Center operations expenses increased 26.5 percent, primarily due to added staffing to support increased center usage, expanded programming and new center openings, as well as labor and utility cost inflation.

General, administrative and marketing expenses declined 55.5 percent due to higher non-cash share-based compensation expense in the prior-year period. Excluding non-cash share-based compensation expense and one-time items in both periods, general, administrative and marketing expenses increased by $19.6 million primarily due to increased labor to enhance and broaden member services and higher marketing, information technology and public company-related expenses.

A full-year net loss of $1.8 million included a $66.9 million tax-effected gain on sale-leaseback transactions associated with nine properties, partially offset by $25.5 million of tax-effected non-cash share-based compensation expense. The $480.5 million net loss in the prior year included $269.1 million of tax-effected non-cash share-based compensation expense and $68.6 million of one-time tax-effected additional interest expense incurred in connection with the conversion of a related-party secured note into preferred stock, debt refinancing, and the partial pay down of a term loan. Excluding these items of income and expense, net loss improved by $195.2 million.

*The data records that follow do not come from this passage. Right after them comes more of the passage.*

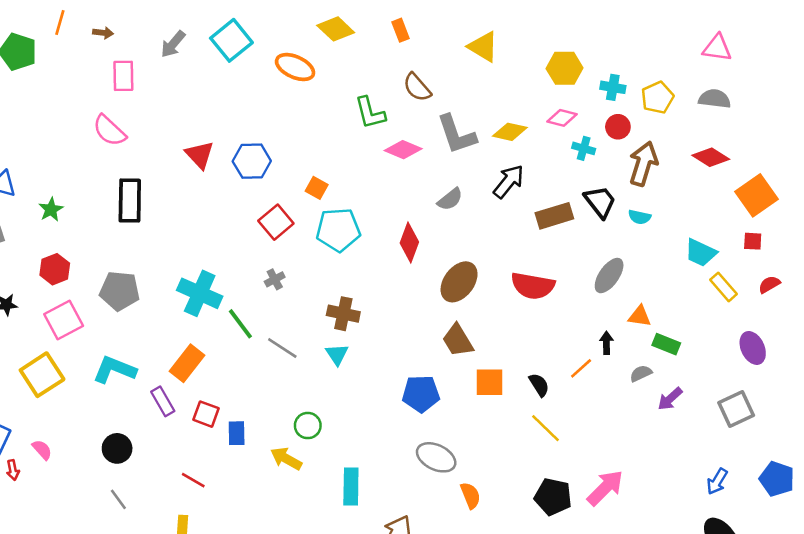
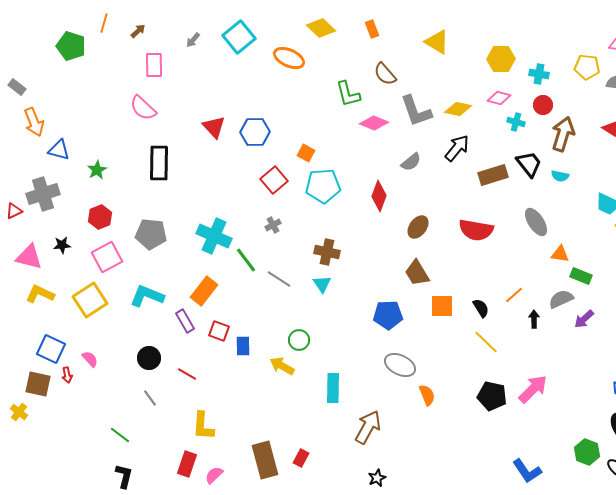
brown arrow: (103, 33) -> (138, 31), turned -49
gray arrow: (173, 44) -> (193, 40), size x0.7
yellow pentagon: (657, 98) -> (587, 67), moved, turned 30
gray ellipse: (609, 276) -> (536, 222), turned -68
brown ellipse: (459, 282) -> (418, 227), size x0.7
black arrow: (607, 343) -> (534, 319), moved
gray semicircle: (641, 373) -> (561, 299), size x1.4
red line: (193, 480) -> (187, 374), moved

Net loss and Adjusted EBITDA improved significantly as LTH experienced greater flow-through of increased revenue.

The company opened five new centers in the fourth quarter of 2022 and 10 new centers in fiscal 2022. As of December 31, 2022, Life Time operated a total of 161 centers.

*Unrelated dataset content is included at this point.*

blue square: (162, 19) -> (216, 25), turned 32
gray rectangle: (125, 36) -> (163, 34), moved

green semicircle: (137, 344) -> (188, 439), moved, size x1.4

LTH plans to open 10 new centers in 2023, including three in the first quarter.

The company completed sale-leaseback transactions associated with nine properties for gross proceeds of approximately $375 million in fiscal 2022.

The company continues to explore alternative sale-leaseback structures to optimize financing costs in a tax-efficient manner.

Bahram Akradi, Founder, chairman and CEO, said, “We had a strong 2022 and believe we are entering 2023 with great momentum in our business. Our strategies are working. The strategic investments we have made are driving increased club usage and memberships. We are also optimizing our pricing to continue to enhance our member experience, increase center revenue per center membership and deliver margin expansion. In 2023, our top priority is to improve our balance sheet, including by growing our revenue and increasing our operating margin to reduce our leverage. Our entire organization is united in delivering incredible experiences to our members and continued strong financial performance.”